I moved from Bombay to Delhi in the wake of the Indo-Pak War of 1965. (Unkind Delhiites have been known to growl that this was Marshal Ayub Khan's secret revenge on the Indian capital!) But this timing meant that I am one of the few to have seen both Indira Gandhi's first days as prime minister and Sonia Gandhi's debut as Leader of the Opposition. The latter has been making a deliberate attempt to imitate her mother-in-law; how well has she succeeded?

Quite frankly, I think the Congress should start looking for a new leader. To date, Sonia Gandhi's performance in the Lok Sabha has ranged all the way from the merely inconsequential to the truly pathetic. The Press gallery is still chuckling over the way she wished the prime minister good health when he was down with flu...

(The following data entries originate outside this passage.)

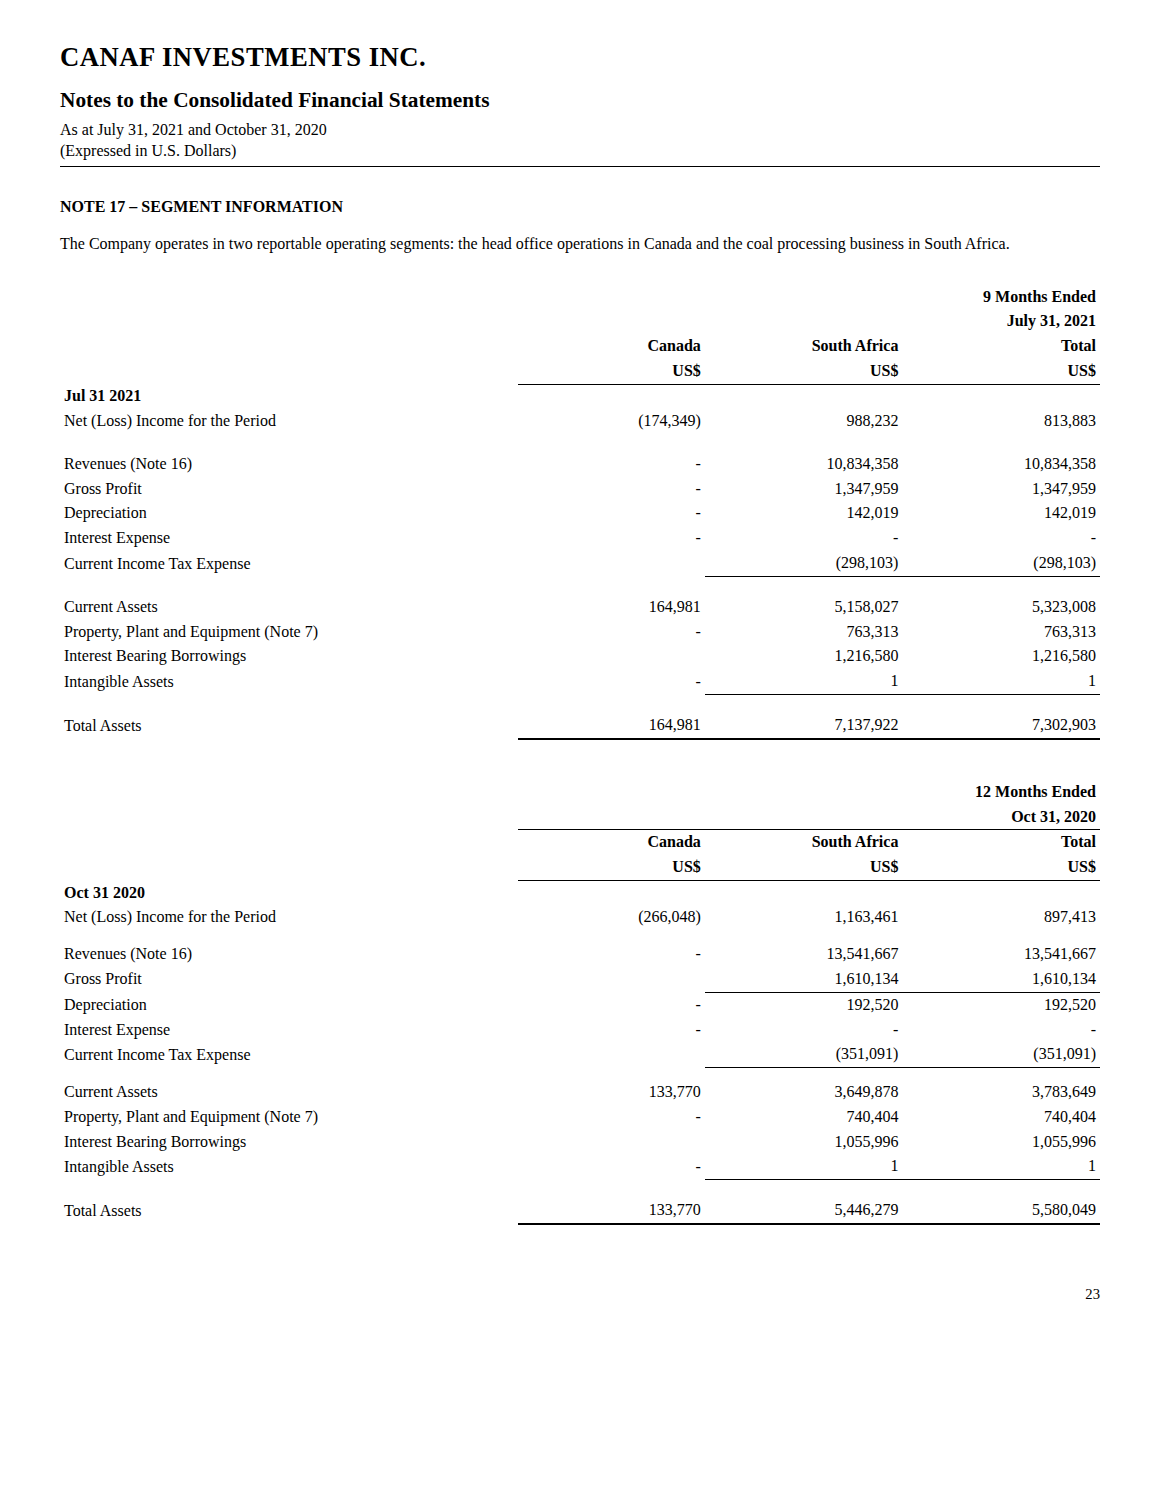CANAF INVESTMENTS INC.
Notes to the Consolidated Financial Statements
As at July 31, 2021 and October 31, 2020
(Expressed in U.S. Dollars)
NOTE 17 – SEGMENT INFORMATION
The Company operates in two reportable operating segments: the head office operations in Canada and the coal processing business in South Africa.
| | | | 9 Months Ended |
| | | | July 31, 2021 |
| | Canada | South Africa | Total |
| | US$ | US$ | US$ |
| Jul 31 2021 | | | |
| Net (Loss) Income for the Period | (174,349) | 988,232 | 813,883 |
| Revenues (Note 16) | - | 10,834,358 | 10,834,358 |
| Gross Profit | - | 1,347,959 | 1,347,959 |
| Depreciation | - | 142,019 | 142,019 |
| Interest Expense | - | - | - |
| Current Income Tax Expense | | (298,103) | (298,103) |
| Current Assets | 164,981 | 5,158,027 | 5,323,008 |
| Property, Plant and Equipment (Note 7) | - | 763,313 | 763,313 |
| Interest Bearing Borrowings | | 1,216,580 | 1,216,580 |
| Intangible Assets | - | 1 | 1 |
| Total Assets | 164,981 | 7,137,922 | 7,302,903 |
| | | | 12 Months Ended |
| | | | Oct 31, 2020 |
| | Canada | South Africa | Total |
| | US$ | US$ | US$ |
| Oct 31 2020 | | | |
| Net (Loss) Income for the Period | (266,048) | 1,163,461 | 897,413 |
| Revenues (Note 16) | - | 13,541,667 | 13,541,667 |
| Gross Profit | | 1,610,134 | 1,610,134 |
| Depreciation | - | 192,520 | 192,520 |
| Interest Expense | - | - | - |
| Current Income Tax Expense | | (351,091) | (351,091) |
| Current Assets | 133,770 | 3,649,878 | 3,783,649 |
| Property, Plant and Equipment (Note 7) | - | 740,404 | 740,404 |
| Interest Bearing Borrowings | | 1,055,996 | 1,055,996 |
| Intangible Assets | - | 1 | 1 |
| Total Assets | 133,770 | 5,446,279 | 5,580,049 |
23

The Congress president decided to make her speech in Hindi. This was a mistake -- trying to speak in an Indian language underlines just how much of a foreigner she is. And it was doubly an error because she can't actually read anything written in the Devanagari script, which meant that her speech had to be written in the Roman script used by English, French, Italian, and other European tongues.

Unfortunately for her, Sonia Gandhi doesn't know the architecture of the Lok Sabha very well. If she did, she might have realised that the Press gallery affords an excellent view of the front benches. Journalists watching from above saw the word Mananiya -- 'Honourable' -- written in large English letters at the beginning of the speech. (I should explain that members are expected to address the chair, and that the Speaker is commonly titled the 'Honourable Speaker'.)

What precisely was the object of this farcical exercise? Would Sonia Gandhi's good wishes have been any less welcome had she chosen to express herself in English? Contrarily, does anyone believe that the Congress supremo is somehow more 'Indian' simply because she chooses to flaunt her meagre stock of Hindi? And at the very least, it should be simple common sense not to display her ignorance of Devanagari to the world. If nothing else, Sonia Gandhi should invest in a new pair of spectacles so that she wouldn't need to write in such large letters that they are visible from the Press gallery.

And I would also suggest that she should take lessons in Hindi in the privacy of those giant walls that guard 10, Janpath, not in the Lok Sabha chamber. Because it is now a common sight to see the Leader of the Opposition nervously asking Madhavrao Scindia (her deputy in the Lok Sabha) to vet her speeches for errors.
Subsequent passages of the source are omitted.